* _Brief_: Please repeat, unchanged, the lines in the records below, from the line containing "Raja Printer" through the line containing "a ikatan kontrak jangka panjang yang", with both of those lines included and no others.

Segment Start: Stored data

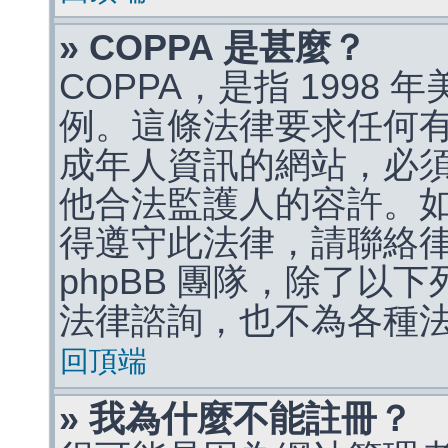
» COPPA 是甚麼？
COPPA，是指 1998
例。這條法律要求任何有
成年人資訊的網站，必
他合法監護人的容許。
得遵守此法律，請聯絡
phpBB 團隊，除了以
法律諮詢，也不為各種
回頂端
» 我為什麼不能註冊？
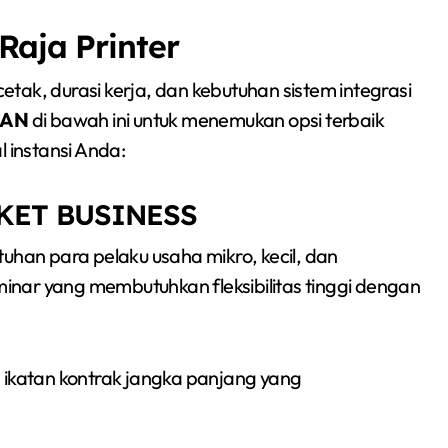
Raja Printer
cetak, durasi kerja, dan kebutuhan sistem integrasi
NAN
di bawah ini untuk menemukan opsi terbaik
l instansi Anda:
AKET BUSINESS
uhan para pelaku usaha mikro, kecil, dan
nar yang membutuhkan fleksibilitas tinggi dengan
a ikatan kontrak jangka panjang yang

Segment End: Stored data
Segment Start: Stored data

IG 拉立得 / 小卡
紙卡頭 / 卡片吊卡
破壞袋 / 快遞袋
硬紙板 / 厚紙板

Segment End: Stored data

* _Reply to the exercise_:
Raja Printer
cetak, durasi kerja, dan kebutuhan sistem integrasi
NAN
di bawah ini untuk menemukan opsi terbaik
l instansi Anda:
AKET BUSINESS
uhan para pelaku usaha mikro, kecil, dan
nar yang membutuhkan fleksibilitas tinggi dengan
a ikatan kontrak jangka panjang yang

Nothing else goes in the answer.